═══ Selected excerpt ═══

Eduardo Schürrle

Personal information
- Full name: Eduardo Ferreira Soares
- Date of birth: 17 August 2001 (age 24)
- Place of birth: Braga, Portugal
- Height: 1.73 m (5 ft 8 in)
- Position: Midfielder

Youth career
- 2010–2014: ADC Aveleda
- 2014–2019: Braga

Senior career*
- Years: Team / Apps / (Gls)
- 2019–2023: Braga B / 67 / (16)
- 2021–2023: Braga / 1 / (0)
- 2022–2023: → Trofense (loan) / 12 / (0)
- 2023–2025: Oliveirense / 36 / (2)

International career^{‡}
- 2017: Portugal U16 / 2 / (0)
- 2018–2019: Portugal U18 / 9 / (2)
- 2019: Portugal U19 / 6 / (0)

= Eduardo Schürrle =

Portuguese footballer

Eduardo Ferreira Soares (born 17 August 2001), known as Eduardo Schürrle, is a Portuguese professional footballer who plays as a midfielder.

==Professional career==
Schürrle is a product of the youth academies of ADC Aveleda and Braga. On 20 December 2017, he signed his first professional contract with Braga. He made his professional debut for Braga as a late sub in a 6–0 Primeira Liga win over Arouca on 30 December 2021.

═══

Task item:
Continue the article on the footballer Eduardo Schürrle from its last sentence. The records have nothing to do with this.

═══ Excerpted data ═══

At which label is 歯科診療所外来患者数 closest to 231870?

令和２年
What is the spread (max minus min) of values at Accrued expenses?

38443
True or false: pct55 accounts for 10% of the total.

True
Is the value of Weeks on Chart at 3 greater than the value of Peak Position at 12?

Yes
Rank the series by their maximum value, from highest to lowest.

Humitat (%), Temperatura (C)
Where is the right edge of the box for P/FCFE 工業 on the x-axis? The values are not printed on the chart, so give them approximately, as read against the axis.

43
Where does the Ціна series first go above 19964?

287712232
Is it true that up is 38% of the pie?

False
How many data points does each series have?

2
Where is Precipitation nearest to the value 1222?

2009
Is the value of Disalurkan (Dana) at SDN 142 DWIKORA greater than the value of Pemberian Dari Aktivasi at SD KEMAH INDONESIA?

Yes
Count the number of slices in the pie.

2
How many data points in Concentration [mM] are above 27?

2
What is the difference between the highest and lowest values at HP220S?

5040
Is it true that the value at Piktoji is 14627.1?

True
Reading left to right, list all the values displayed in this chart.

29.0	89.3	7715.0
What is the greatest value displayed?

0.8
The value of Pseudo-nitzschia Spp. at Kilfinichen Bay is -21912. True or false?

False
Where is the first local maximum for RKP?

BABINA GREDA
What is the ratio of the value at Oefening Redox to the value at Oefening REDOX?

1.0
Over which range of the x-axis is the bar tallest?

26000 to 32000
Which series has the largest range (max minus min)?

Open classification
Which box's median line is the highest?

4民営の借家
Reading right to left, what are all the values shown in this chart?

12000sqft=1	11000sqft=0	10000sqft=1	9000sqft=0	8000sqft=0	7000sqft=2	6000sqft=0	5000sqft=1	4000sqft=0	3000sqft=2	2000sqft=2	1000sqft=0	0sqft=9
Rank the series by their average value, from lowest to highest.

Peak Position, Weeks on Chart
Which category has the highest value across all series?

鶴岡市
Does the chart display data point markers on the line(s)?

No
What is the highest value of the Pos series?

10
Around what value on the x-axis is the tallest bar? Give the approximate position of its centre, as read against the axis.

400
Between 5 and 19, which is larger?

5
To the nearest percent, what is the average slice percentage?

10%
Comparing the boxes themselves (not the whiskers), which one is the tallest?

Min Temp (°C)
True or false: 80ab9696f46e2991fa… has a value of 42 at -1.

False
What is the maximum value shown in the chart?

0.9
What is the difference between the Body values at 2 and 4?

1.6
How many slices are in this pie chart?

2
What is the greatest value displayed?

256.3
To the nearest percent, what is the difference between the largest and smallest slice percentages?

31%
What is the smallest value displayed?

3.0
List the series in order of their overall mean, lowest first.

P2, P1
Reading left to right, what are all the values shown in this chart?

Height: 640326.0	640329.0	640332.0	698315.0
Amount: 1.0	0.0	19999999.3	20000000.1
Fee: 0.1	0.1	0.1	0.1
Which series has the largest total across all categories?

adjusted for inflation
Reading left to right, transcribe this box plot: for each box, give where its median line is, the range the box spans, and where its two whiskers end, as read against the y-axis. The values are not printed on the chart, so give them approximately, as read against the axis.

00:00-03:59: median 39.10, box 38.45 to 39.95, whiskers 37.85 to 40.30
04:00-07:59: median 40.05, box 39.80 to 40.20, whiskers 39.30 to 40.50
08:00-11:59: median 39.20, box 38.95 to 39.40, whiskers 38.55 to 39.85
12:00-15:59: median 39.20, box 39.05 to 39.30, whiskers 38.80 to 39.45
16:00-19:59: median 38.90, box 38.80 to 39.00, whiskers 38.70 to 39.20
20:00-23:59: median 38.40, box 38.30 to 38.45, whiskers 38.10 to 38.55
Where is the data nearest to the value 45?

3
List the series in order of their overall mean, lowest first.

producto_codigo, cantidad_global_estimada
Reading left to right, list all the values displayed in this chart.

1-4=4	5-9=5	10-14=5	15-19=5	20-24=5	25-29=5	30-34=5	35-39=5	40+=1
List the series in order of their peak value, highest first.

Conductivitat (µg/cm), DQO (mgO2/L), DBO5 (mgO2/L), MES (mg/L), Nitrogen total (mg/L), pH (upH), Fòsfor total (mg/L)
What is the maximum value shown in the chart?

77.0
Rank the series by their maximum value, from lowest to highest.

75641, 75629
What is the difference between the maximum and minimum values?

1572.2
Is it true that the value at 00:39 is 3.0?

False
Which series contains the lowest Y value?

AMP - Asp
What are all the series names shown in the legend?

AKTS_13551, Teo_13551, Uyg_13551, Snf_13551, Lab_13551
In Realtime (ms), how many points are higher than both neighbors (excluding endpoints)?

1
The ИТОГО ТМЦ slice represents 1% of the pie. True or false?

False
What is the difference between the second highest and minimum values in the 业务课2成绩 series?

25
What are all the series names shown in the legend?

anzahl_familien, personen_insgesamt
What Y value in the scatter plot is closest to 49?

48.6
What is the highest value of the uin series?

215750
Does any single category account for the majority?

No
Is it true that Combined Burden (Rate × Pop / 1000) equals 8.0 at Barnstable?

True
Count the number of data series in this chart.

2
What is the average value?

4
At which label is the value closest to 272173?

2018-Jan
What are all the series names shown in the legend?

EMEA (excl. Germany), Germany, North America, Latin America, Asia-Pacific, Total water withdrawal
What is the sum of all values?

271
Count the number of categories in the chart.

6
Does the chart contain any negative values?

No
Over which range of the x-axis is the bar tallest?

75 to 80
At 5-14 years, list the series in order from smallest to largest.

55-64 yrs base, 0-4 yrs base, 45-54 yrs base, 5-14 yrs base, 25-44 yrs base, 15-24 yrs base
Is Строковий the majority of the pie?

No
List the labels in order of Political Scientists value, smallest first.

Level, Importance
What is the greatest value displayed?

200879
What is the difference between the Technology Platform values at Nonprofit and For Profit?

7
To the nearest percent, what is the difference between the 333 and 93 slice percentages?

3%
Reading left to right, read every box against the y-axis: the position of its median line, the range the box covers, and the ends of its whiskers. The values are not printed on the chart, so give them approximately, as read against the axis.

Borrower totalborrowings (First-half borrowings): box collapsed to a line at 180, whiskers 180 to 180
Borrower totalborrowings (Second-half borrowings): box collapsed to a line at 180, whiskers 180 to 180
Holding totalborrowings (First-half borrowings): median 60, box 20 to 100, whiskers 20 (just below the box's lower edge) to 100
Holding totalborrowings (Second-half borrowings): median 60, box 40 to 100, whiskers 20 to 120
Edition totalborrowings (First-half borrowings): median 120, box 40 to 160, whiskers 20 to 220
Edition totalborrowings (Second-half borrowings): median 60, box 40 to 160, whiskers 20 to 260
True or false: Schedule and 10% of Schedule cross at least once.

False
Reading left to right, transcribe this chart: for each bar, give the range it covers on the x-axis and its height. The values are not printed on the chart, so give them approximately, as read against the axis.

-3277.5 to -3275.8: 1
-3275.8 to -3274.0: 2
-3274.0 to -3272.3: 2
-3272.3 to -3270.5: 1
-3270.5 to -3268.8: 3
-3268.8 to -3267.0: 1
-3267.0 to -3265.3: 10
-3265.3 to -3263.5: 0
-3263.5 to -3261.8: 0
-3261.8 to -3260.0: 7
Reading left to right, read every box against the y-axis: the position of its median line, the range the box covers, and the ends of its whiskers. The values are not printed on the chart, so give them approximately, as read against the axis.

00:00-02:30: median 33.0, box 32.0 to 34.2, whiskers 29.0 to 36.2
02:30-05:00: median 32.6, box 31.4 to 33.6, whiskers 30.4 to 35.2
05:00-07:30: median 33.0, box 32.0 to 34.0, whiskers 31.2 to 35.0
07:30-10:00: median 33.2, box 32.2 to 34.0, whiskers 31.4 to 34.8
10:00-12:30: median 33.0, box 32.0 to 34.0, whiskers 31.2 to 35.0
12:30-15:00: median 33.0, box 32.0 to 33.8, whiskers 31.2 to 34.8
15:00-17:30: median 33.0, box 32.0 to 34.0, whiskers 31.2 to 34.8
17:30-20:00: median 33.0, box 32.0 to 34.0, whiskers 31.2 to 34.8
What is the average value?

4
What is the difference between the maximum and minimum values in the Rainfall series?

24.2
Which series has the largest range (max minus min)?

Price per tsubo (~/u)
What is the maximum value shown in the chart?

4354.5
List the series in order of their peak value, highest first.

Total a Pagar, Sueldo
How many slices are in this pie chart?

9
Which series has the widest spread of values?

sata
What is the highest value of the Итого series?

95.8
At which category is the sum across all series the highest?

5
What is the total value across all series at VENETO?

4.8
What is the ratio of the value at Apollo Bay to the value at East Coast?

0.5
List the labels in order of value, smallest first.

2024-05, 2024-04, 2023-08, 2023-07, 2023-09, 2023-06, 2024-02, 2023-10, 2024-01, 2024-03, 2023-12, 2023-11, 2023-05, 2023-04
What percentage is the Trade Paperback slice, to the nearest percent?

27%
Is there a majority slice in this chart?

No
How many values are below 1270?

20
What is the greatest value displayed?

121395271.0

═══

Task output:
On 19 August 2022, Braga announced that Schürrle would be sent on a season-long loan to Liga Portugal 2 side Trofense.

On 8 July 2023, Schürrle signed for Liga Portugal 2 side Oliveirense on a permanent deal, with Braga keeping 50% of the player's economic rights.

==International career==
Schürrle is a youth international for Portugal, having represented the Portugal U16s, U18s, and U19s.

==Personal life==
When he first joined Braga, there was another footballer named Eduardo and to differentiate he got his nickname Schürrle; his manager noted his physical resemblance to the German footballer André Schürrle.